German-American botanist and educator

Henry Nicholas Bolander (February 22, 1831 – August 28, 1897) was a German-American botanist and educator.

==Early life==
Bolander was born in Schlüchtern, Grand Duchy of Hesse and emigrated to the United States in 1846. He joined his uncle in Columbus, Ohio and enrolled in the Columbus Lutheran Seminary. He graduated from the seminary and was ordained a minister but never served in a religious office. Instead, he began his career teaching at the local German-American schools in 1851. In 1857 he married Anna Marie Jenner, a widow who had three children from her previous marriage; together, they eventually added five more children to their family.

At the same time, Bolander became acquainted with a neighbor, Leo Lesquereux, a well-known botanist who had emigrated from Switzerland in 1847. Lesquereux inspired Bolander to develop a keen interest in botany. Bolander began to travel widely in Ohio and neighboring states to study the flora and collect specimens. In 1857 he teamed with John H. Klippart, the Ohio Secretary of Agriculture, to create a catalog of the plants of Ohio. However, in 1860 failing health caused Bolander to return to Germany and the catalog was never published.

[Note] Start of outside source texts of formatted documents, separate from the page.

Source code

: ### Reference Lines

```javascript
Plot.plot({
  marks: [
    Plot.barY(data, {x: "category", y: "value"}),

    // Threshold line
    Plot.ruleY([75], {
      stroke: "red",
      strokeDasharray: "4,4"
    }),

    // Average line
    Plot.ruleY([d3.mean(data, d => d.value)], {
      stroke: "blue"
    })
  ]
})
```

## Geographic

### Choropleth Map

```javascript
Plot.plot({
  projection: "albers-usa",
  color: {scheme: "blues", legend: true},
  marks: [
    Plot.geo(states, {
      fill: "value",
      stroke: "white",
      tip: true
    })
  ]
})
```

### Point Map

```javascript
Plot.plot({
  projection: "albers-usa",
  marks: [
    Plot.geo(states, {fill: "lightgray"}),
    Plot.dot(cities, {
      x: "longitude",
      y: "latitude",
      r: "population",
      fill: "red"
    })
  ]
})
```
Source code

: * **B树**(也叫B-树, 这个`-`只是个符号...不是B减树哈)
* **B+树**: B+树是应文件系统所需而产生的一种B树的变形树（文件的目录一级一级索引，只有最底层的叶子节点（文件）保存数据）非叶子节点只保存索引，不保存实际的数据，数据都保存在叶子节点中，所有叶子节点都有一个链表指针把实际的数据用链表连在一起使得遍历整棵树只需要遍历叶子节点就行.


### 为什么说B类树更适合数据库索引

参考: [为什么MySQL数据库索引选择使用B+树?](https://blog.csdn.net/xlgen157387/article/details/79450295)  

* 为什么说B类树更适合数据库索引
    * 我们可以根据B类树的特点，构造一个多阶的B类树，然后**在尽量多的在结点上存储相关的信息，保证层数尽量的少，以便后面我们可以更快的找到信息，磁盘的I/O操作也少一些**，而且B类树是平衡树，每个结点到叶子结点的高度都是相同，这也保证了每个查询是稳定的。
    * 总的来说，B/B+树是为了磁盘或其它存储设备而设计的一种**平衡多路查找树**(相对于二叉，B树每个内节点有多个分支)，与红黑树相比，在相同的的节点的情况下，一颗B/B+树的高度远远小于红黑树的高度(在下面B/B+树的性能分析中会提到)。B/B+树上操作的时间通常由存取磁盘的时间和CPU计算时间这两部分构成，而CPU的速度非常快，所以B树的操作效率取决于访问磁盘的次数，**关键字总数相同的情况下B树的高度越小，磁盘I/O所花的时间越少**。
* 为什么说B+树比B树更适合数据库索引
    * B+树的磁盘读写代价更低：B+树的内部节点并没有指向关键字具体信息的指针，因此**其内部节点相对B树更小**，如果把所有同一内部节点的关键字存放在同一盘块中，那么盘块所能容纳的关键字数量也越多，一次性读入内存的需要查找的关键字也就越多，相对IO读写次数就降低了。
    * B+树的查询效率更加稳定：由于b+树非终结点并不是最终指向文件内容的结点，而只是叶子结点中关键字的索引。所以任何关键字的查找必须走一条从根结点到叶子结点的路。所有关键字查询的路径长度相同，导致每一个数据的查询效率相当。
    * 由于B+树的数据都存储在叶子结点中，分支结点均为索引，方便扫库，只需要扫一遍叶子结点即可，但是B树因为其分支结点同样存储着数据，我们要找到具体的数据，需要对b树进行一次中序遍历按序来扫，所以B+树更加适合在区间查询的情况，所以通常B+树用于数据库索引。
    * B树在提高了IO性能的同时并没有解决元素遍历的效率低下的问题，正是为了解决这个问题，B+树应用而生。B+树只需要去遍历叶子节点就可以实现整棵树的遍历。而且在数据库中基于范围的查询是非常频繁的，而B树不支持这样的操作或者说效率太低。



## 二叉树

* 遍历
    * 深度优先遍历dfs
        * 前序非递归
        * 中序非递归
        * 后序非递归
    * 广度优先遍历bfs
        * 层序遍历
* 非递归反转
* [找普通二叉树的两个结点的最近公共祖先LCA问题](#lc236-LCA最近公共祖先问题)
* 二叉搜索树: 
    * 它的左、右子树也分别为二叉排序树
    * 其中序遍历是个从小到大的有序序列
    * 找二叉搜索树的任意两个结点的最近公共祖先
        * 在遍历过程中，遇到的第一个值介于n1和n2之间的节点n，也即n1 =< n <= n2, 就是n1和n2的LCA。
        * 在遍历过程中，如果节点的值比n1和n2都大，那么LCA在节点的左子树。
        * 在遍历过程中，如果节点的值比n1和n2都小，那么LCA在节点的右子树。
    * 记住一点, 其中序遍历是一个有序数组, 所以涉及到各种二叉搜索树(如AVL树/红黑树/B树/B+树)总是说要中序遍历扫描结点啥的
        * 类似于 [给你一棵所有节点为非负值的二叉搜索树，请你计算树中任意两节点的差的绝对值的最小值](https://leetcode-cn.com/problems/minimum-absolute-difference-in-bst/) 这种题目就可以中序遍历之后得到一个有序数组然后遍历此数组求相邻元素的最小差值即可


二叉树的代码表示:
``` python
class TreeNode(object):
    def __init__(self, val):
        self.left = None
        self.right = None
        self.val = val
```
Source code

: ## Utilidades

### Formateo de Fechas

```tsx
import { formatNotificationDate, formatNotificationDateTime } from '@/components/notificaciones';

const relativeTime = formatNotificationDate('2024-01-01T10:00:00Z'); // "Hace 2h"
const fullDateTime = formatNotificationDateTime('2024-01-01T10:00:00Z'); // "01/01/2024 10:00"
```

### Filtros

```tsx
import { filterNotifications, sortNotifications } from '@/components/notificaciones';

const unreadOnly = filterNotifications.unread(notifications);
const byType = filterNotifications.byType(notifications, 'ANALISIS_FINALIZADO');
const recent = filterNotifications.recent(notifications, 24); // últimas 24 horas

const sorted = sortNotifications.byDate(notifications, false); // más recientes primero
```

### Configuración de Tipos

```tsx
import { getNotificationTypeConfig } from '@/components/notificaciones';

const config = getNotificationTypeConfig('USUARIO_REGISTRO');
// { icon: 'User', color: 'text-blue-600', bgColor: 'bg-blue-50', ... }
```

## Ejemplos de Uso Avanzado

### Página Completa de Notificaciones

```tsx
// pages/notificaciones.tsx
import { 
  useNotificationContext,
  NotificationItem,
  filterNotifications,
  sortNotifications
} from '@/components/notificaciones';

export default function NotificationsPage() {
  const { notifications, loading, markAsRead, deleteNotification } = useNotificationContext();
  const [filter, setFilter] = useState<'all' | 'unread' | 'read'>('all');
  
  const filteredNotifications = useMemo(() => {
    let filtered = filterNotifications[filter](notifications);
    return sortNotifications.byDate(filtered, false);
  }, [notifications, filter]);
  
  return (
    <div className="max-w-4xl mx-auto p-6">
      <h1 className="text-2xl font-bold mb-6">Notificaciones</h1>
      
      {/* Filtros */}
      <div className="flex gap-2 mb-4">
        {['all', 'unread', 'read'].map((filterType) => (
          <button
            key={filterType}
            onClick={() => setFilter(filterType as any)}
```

Bolander recovered his health and returned to America the following year, settling this time in San Francisco, California. He taught for the San Francisco School District and made the acquaintance of members of the California Academy of Sciences and the California Geological Survey. In 1864 he succeeded William Henry Brewer as State Botanist for California and for the next several years he made extensive surveys and collections of plants for the Survey.

Bolander published few botanical papers but he was widely recognized for his knowledge of California plants and his ability to identify and collect new species. He corresponded frequently with eminent botanists and shared his collections with them. They showed their gratitude, in part, by naming many new species in his honor—by one count, 37 species of flowering plants bore his name.

==Superintendancy and later career==
In 1871 Bolander was elected California Superintendent of Public Instruction, an office which he held until December 1875. During his term he revised the course of study for California schools, requiring the study of music and drawing. At the same time, important education statutes were enacted by the State Legislature. California led the nation by implementing a strong compulsory education law for children eight to fourteen years of age. California also passed laws ensuring women could serve on school boards and in other educational offices; furthermore, women employed as teachers were guaranteed the same pay as men.

At the end of his term, Bolander did not seek re-election and instead ran successfully for Superintendent of Schools of San Francisco. He held the office for almost two years and then resigned in November, 1877. In 1878, Bolander travelled to Guatemala where he did educational work for the next seven years. He reportedly travelled widely to South America, Africa, and Europe but the details are not clear. In 1883, Bolander settled in Portland, Oregon and taught modern languages at Bishop Scott Academy.